Nous changeons de monde, mais nos organisations et nos politiques publiques ont du mal à opérer la bascule, prises au piège de logiciels et de réflexes déjà impuissants face au monde d’hier.

Cette dépendance reproduit en permanence les mêmes méthodes (optimisation, rationalisation, suppression…), les mêmes impensés (économiques, sociaux, culturels…), les mêmes préjugés (territoriaux, sexistes, racistes, classistes…) et au final les mêmes résultats. Ces partis pris assumés ou inconscients transcendent bien souvent les majorités politiques en responsabilité. Ils alimentent une déception à l’égard de l’intervention publique, des remises en cause de sa légitimité, une amputation de son efficacité, une défiance grandissante des citoyens et des citoyennes, et in fine un cycle infernal d’aggravation de l’impuissance collective. 

Plus préoccupante encore, l’accession de l’extrême droite au pouvoir n’est plus un scénario dystopique. Sa crédibilité à exercer des responsabilités publiques s’est sensiblement améliorée et on peine à ce stade à percevoir une contre-proposition crédible et désirable. 

Dans cette bataille idéologique et culturelle, deux types d’imaginaires puissants et imbriqués se sont déjà imposés au cœur de l’action publique : le libéralisme économique et l’autoritarisme politique.
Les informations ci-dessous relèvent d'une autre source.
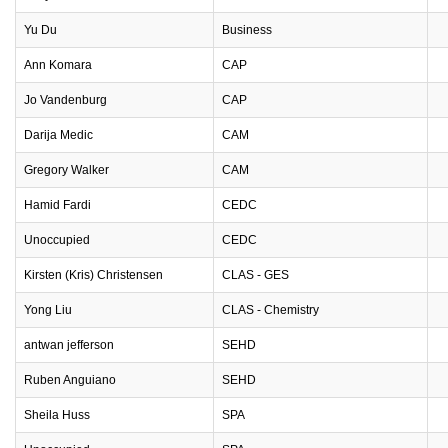
Yu Du
Business
Ann Komara
CAP
Jo Vandenburg
CAP
Darija Medic
CAM
Gregory Walker
CAM
Hamid Fardi
CEDC
Unoccupied
CEDC
Kirsten (Kris) Christensen
CLAS - GES
Yong Liu
CLAS - Chemistry
antwan jefferson
SEHD
Ruben Anguiano
SEHD
Sheila Huss
SPA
Ils imprègnent les politiques publiques, ils se matérialisent dans le réel et ils reconfigurent les infrastructures collectives sur lesquelles repose notre société. La logique de marché vampirise la puissance publique, l’affaiblit et la détourne au bénéfice de quelques-uns, et au détriment de la majorité. C’est l’un des enjeux démocratiques majeurs de la période.  
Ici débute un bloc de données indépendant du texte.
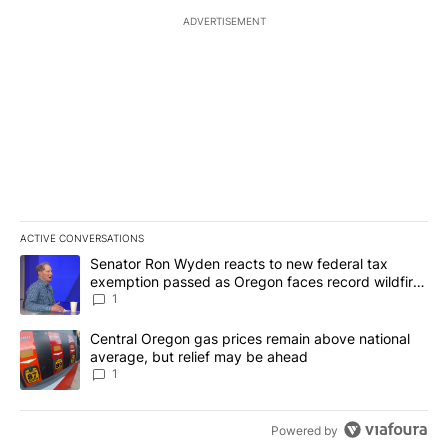
ADVERTISEMENT
ACTIVE CONVERSATIONS
The following is a list of the most commented articles in the last 7
A trending article titled "Senator Ron Wyden reacts to new fede
Senator Ron Wyden reacts to new federal tax
exemption passed as Oregon faces record wildfire
season
1
A trending article titled "Central Oregon gas prices remain abov
Central Oregon gas prices remain above national
average, but relief may be ahead
1
Powered by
Pourtant, l’attachement des Françaises et des Français à leurs services publics, à leurs valeurs, à leur qualité est encore très présent. Le cadrage exclusivement décadent du sujet ajoute désormais plus de difficultés que de solutions, et il n’éclaire qu’une partie du fonctionnement de nos institutions, en ne regardant que le bout de la chaîne, en confondant bien souvent les causes et les conséquences. L’origine de nos difficultés est à rechercher bien plus en amont. Il est temps de changer de cadrage. 
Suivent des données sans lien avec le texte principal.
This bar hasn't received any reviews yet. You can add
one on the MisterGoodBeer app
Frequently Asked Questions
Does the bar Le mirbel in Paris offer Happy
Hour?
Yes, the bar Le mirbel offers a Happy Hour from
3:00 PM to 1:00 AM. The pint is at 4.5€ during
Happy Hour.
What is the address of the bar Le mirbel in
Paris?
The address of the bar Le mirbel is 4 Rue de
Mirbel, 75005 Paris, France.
Pour dépasser les seules indignations et les constats alarmistes, il convient de proposer un contre-narratif et de formuler des solutions concrètes, en faisant preuve d’imagination face au réel. Des initiatives prometteuses font déjà leurs preuves sur le terrain. 

L’Observatoire de l’action et de la puissance publiques est conçu comme un espace de débats et de délibération qui accueille des contributeurs et des contributrices d’horizons divers : chercheurs, agents publics, responsables politiques, représentants de la société civile, citoyens et usagers des services publics. 

L’ambition de notre Observatoire est de repenser une puissance publique véritablement démocratique, bien commun de chaque citoyen et de chaque citoyenne, qui émancipe, qui réduit toutes les formes d’inégalités et d’injustices, qui protège le vivant, qui accroît la puissance de décision et d’action de la société civile, qui redonne foi en un avenir partagé. 

C’est, au fond, à l’exercice délicat mais salutaire de refondation d’une nouvelle théorie de l’État et de l’action publique à laquelle nous entendons nous atteler, avec patience, méthode et pragmatisme.